YourChorePal
Chore gamification and allowance tracking — kids love it, parents control it.

Users & fit
Persona
Families with kids 5–14. Dual-use product: parent configures chores + allowance rules; kid engages with gamified task view. Parent age 30–45, middle-to-upper-middle-class, smartphone-native.
Problem
Chore apps are either pure chore-chart (OurHome, Cozi Chores) or pure kid-money (Greenlight, GoHenry hardware + card). Nothing bridges behavior gamification with allowance release well. Families duct-tape paper charts + Venmo.
Urgency
Greenlight reached 6M+ members and $260M Series D (2021) proving parents pay $10+/mo for kid-money utility. Post-2023 recession + financial-literacy-in-schools push + gamification maturity create an opening for the software-first, bank-light approach.
Frequency
Daily — morning chore check + evening approval. Weekly — allowance release ritual.
Figures marked (verify) or (estimated) come from training-data benchmarks; re-verify against live reports before external use.
Market
TAM
$4.8B global kids-finance + chore-gamification market 2024 (Mordor Intelligence 2024, verify); software-only subset $1.1B
SAM
$620M — US + UK + AU + CA families with kids 5–14 and smartphone-native parents
SOM (3-yr)
$20–$38M ARR in 3 yrs — 380k–550k paying families at $60 ARPU
Revenue model
Family-plan subscription (chore gamification + points-based allowance). Bank-integration as optional add-on partnership (no direct fund movement to avoid money-transmitter licensing).
Pricing
$6.99/mo or $49/yr family (unlimited kids). Comps: Greenlight $5.99–$14.99/mo (card included), GoHenry $4.99/mo, BusyKid $4/mo, OurHome free+IAP.
ARPU
Y1 ~$36; Y2 ~$52 with annual mix + add-ons
Landscape
Competitors
- Greenlight
6M+ members; card-bundled kids finance. Heavy — requires debit-card onboarding.
- GoHenry (Acorns Early)
UK roots, US-expanded; acquired by Acorns 2023. Card-bundled.
- BusyKid
Allowance + chore; smaller scale (~200k users, verify). Card-bundled via partner.
- OurHome
Free chore-chart + reward-point app. No allowance. Massive installs, low monetization.
- Cozi Chores
Sub-feature of Cozi Family Organizer. Calendar-anchored, weak gamification.
Our wedge
Software-first: starts as pure gamification + points-based allowance (no money movement). Adds optional bank partnership later without requiring a card. Competitors lead with hardware/card bundles which increase friction 5–10×.
Moat
Family-behavior graph (chore cadence, reward preferences, sibling dynamics) compounds. Parent-kid-comms patterns feed age-banded recommendation engine.
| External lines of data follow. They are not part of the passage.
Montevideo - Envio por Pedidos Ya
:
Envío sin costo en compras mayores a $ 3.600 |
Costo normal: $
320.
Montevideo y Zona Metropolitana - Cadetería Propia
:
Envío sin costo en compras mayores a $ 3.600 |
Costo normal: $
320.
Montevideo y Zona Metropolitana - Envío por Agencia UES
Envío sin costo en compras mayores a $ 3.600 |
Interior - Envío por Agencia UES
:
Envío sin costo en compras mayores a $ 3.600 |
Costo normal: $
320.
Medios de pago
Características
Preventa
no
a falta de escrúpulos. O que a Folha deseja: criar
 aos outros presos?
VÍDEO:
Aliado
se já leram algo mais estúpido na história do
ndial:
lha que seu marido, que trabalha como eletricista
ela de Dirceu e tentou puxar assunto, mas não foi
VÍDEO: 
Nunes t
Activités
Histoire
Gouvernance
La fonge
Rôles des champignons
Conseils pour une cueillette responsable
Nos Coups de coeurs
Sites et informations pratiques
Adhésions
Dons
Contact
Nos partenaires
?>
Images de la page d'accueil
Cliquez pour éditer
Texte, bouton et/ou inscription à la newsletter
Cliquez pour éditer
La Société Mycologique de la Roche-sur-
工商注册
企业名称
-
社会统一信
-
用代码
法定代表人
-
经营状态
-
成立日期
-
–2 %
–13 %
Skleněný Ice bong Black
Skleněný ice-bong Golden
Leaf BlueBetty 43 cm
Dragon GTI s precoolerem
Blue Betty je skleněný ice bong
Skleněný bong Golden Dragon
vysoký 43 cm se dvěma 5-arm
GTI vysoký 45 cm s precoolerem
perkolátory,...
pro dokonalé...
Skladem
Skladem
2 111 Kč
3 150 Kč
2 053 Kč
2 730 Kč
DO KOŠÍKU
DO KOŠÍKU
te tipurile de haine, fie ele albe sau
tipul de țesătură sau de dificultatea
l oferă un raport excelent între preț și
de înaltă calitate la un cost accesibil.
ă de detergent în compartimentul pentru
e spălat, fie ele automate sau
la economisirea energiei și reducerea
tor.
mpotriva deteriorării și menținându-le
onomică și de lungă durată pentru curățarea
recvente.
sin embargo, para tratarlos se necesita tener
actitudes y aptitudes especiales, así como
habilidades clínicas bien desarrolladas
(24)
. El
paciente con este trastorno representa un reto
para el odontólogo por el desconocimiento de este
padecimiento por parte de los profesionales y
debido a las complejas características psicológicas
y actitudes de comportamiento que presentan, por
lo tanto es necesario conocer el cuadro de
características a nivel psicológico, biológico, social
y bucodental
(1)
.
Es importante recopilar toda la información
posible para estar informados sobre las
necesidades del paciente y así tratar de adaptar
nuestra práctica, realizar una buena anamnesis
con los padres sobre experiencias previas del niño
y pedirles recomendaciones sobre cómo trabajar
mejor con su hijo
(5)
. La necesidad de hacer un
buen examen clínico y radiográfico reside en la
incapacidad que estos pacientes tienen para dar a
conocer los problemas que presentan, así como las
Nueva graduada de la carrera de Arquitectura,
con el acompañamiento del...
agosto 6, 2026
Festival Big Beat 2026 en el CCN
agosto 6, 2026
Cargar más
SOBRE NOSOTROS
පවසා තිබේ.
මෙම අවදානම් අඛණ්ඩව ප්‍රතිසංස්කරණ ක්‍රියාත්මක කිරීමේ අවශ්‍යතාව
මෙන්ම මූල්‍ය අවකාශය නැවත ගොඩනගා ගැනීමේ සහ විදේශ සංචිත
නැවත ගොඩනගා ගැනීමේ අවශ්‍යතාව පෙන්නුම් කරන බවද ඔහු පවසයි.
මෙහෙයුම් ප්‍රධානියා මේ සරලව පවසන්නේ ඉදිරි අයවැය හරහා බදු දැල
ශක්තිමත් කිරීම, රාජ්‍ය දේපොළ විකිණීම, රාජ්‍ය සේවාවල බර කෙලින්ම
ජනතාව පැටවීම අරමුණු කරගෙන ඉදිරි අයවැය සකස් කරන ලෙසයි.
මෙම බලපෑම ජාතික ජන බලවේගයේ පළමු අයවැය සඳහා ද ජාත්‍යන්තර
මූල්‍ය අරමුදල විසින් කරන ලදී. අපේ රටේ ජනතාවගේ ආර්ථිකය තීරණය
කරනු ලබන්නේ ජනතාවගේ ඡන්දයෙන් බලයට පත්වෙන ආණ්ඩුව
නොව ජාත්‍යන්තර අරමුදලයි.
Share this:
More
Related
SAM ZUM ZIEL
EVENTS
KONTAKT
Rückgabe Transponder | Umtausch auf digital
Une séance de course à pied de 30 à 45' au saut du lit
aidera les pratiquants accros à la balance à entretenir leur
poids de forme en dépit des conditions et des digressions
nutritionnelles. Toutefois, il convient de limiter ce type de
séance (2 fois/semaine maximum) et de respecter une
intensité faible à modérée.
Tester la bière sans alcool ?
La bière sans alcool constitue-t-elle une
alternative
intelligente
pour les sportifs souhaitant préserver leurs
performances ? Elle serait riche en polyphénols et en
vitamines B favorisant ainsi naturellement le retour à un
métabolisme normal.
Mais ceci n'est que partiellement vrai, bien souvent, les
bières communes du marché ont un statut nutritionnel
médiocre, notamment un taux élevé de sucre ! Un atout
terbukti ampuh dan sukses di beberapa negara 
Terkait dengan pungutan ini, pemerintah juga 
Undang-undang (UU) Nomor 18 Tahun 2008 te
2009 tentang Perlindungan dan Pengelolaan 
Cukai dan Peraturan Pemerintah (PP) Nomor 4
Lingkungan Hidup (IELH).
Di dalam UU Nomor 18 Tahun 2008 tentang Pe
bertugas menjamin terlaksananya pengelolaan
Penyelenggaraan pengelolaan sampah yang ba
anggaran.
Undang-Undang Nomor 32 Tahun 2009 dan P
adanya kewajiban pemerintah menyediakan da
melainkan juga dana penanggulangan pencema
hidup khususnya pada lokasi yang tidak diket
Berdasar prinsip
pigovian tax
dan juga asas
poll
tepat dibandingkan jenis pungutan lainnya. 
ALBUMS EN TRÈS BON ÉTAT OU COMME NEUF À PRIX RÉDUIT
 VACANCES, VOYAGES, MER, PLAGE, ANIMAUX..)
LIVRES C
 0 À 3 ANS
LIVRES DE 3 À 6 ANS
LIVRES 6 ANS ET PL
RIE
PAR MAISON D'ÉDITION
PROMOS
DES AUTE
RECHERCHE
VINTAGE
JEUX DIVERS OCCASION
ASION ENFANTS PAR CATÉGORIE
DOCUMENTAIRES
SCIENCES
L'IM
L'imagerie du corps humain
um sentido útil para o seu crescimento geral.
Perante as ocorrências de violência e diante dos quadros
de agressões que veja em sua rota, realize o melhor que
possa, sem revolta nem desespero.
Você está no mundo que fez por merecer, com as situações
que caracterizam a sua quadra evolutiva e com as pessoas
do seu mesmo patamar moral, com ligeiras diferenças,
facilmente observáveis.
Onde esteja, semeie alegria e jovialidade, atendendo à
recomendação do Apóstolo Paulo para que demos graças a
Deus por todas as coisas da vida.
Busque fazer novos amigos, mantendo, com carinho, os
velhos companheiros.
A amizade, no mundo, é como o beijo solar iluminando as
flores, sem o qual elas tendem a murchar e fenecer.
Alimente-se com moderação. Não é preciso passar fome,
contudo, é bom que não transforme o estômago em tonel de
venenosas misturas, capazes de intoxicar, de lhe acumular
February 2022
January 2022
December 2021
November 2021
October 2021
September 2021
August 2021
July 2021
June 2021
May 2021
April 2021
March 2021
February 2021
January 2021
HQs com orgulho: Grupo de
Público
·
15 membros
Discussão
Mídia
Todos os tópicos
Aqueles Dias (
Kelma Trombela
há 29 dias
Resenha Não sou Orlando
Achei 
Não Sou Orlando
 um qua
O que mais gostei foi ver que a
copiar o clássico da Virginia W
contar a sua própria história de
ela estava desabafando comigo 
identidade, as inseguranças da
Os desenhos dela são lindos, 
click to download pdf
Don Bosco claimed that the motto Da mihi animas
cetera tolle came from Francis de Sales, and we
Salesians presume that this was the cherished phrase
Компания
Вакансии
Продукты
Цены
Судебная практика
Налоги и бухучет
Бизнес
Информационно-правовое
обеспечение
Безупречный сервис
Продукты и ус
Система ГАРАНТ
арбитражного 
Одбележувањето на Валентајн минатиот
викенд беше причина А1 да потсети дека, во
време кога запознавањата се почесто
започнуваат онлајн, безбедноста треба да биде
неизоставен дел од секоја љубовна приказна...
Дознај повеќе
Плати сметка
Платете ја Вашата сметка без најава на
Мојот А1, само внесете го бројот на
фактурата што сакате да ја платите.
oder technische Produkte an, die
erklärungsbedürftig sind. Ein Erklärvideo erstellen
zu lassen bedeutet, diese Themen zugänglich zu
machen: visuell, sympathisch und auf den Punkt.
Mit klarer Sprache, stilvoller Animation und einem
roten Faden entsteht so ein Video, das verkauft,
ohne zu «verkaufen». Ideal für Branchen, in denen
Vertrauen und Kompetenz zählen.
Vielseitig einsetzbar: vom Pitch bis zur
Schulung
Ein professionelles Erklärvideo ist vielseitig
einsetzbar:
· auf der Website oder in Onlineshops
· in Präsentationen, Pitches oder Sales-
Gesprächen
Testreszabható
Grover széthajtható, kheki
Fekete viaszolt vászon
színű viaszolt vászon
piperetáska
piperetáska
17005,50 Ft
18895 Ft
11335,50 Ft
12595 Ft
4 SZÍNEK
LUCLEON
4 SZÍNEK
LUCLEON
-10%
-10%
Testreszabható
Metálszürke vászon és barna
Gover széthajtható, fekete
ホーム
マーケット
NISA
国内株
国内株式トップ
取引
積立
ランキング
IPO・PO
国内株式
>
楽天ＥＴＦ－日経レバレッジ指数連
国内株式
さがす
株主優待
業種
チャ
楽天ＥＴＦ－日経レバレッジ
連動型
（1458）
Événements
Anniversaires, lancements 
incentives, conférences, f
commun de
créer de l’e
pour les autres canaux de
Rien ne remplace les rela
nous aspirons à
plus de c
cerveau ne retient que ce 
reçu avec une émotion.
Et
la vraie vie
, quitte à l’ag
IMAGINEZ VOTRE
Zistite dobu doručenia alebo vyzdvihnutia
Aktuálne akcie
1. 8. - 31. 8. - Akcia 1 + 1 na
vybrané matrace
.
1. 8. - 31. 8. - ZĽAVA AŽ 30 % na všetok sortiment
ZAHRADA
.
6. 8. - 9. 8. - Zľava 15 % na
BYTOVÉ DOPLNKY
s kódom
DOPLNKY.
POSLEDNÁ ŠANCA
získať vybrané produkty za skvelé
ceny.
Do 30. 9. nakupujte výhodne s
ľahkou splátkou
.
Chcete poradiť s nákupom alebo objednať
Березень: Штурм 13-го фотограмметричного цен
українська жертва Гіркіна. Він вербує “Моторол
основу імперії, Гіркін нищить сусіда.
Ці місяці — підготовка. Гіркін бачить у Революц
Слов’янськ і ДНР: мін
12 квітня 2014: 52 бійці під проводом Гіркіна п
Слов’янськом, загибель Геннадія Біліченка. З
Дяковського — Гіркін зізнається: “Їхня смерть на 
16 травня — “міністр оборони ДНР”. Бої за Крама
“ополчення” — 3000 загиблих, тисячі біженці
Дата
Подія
Bank-integration partnerships form an optional monetization layer.
Sources
Figures marked (verify) or (estimated) come from training-data benchmarks; re-verify against live reports before external use.
Current state
Stage
IdeationM1
Alpha — 100 families, points-only loop, 12 chore templates.
M3
Public launch; 15k paying families.
M5
Bank-partnership allowance layer (Chase, Capital One pilot); 50k families, ARR $2M.
M6
Sibling-rivalry modes + tween-tier; $5M ARR.
CAC
$18–$55 via TikTok parenting organic + parent-community referral; paid Meta $55–$110 (estimated)
LTV
$70–$200 (3–6 yr family life — tied to kid age 5–14 window)
Payback
5–11 months
Risk surface
Risks
- Greenlight/GoHenry add points-only free tier — undercut us by bundling.
- Kid engagement falls at age 10–12 (pre-teen resistance to "gamification") — ARR concentration in 5–10yo.
- If we add real money movement: money-transmitter licensing, KYC, Reg E — expensive pivot.
- Seasonal churn: summer-break when school routines break.
- Sibling-discord risk: gamification that creates competition can backfire per family.
Regulatory
- COPPA 2.0: kid profiles require verifiable parental consent + data minimization.
- Apple App Store Kids Category: no third-party analytics, no behavioral ads.
- If real money moves: state money-transmitter laws (49-state patchwork), Reg E, KYC.
- Consumer Financial Protection Bureau oversight on kid-finance products (2024 scrutiny uptick).
- GDPR-K + UK Age-Appropriate Design Code for international.
Figures marked (verify) or (estimated) come from training-data benchmarks; re-verify against live reports before external use.